Securing concurrent programs with dynamic information-flow control

Abstract: The work presented in this thesis focusses on dealing with timing covert channels in dynamic information-flow control systems, particularly for the LIO library in Haskell. Timing channels are dangerous in the presence of concurrency. Therefore, we start with the design, formalisation and implementation of a concurrent version of LIO which is secure against them. More specifically, we remove leaks due to non-terminating behaviour of programs (termination covert channel) and leaks produced by forcing certain interleavings of threads, as a result of affecting their timing behaviour (internal timing covert channel). The key insight is to decouple computations so that threads observing the timing or termination behaviour of other threads are required to be at the same confidentiality level. This work only deals with internal timing that can be exploited through language-level operations. We also mitigate leaks that result from the precise measurement of the timing of observable events (external timing covert channel), e.g. by using a stopwatch. Timing channels can also be exploited through hardware-based shared resources, such as the processor cache. This thesis presents a cache-based attack on LIO that relies on timing perturbations to leak sensitive information through internal timing.

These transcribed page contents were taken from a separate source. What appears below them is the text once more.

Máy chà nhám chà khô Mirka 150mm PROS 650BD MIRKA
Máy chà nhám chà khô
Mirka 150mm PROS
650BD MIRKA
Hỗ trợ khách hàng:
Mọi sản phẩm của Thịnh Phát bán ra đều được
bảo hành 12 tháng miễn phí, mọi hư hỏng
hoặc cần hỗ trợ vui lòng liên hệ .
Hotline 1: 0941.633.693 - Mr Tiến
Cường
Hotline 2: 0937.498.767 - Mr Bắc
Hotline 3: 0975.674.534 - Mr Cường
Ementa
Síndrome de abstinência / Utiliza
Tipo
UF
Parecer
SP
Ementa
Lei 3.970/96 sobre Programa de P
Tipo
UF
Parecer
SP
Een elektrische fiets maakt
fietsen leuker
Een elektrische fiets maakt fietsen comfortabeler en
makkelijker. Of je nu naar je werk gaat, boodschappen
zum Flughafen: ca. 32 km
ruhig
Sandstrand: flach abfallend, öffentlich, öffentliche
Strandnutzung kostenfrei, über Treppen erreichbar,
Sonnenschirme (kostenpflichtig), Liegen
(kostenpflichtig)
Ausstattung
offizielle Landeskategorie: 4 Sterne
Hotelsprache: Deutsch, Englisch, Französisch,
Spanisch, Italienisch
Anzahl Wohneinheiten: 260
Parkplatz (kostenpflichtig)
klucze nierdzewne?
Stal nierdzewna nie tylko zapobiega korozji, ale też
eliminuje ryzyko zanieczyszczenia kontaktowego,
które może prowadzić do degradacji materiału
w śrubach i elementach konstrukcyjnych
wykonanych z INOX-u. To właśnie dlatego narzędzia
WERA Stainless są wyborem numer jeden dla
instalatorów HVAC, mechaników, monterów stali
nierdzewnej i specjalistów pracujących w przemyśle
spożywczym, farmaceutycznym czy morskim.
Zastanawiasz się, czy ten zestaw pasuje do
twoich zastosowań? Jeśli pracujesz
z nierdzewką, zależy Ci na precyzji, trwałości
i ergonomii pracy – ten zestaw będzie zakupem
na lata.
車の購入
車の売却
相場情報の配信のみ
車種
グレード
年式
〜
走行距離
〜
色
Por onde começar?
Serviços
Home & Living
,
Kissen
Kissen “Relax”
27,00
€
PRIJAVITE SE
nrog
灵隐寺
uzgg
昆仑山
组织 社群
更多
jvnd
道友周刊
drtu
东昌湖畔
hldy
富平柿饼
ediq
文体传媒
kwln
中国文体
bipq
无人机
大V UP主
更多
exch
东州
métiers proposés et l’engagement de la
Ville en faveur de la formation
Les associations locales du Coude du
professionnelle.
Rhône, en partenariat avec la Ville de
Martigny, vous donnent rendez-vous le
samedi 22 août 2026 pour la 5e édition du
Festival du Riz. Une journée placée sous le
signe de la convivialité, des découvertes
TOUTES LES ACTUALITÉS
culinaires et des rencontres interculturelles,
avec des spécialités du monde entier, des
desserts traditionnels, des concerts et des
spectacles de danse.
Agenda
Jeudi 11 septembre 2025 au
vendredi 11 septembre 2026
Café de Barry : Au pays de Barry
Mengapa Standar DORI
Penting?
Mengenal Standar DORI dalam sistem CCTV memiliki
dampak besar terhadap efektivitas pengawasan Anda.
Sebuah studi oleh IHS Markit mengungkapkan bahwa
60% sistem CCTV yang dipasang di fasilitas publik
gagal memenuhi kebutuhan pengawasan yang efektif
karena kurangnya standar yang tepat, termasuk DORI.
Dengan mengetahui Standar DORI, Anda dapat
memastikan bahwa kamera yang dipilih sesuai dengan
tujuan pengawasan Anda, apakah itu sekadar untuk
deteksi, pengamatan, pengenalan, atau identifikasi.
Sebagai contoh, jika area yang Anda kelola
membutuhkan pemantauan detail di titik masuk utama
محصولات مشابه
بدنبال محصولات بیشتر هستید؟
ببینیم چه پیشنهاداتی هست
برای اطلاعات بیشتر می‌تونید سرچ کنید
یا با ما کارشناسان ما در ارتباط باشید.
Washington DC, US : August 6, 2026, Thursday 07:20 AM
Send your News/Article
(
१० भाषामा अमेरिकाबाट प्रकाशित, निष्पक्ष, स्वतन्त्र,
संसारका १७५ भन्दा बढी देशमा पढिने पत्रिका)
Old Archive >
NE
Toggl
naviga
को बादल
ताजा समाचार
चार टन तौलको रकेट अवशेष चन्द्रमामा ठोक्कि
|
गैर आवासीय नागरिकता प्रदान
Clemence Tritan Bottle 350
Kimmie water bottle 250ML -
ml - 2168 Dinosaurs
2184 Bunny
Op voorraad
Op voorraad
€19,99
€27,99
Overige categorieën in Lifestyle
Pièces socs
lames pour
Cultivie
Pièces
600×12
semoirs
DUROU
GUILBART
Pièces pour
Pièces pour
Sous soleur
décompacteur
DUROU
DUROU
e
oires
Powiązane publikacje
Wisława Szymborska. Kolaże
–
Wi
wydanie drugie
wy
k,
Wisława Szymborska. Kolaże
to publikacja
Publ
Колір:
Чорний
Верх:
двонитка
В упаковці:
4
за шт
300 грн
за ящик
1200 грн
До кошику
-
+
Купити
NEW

To address this problem, we modify the Haskell runtime to support instruction-based scheduling, a scheduling strategy that is indifferent to such perturbations from underlying hardware components, such as the cache, TLB, and CPU buses. We show this scheduler is secure against cache-based internal timing attacks for applications using a single CPU. Additionally, we provide a purely language-based implementation of the instruction-based strategy for LIO, by means of a library. We leverage the notion of resumptions, a restricted form of continuations, to control the interleaving of threads, forcing each thread to yield after every LIO operation. Due to the flexibility of this approach, we are able to support parallel computation in the library, a novel feature in information-flow control tools. Finally, we present a new manifestation of internal timing in Haskell, by exploiting lazy evaluation to encode sensitive information as timing perturbations. We illustrate our claim with a concrete attack on LIO that relies on memoisation of shared thunks to leak information. We also propose a countermeasure based on restricting the implicit sharing of values.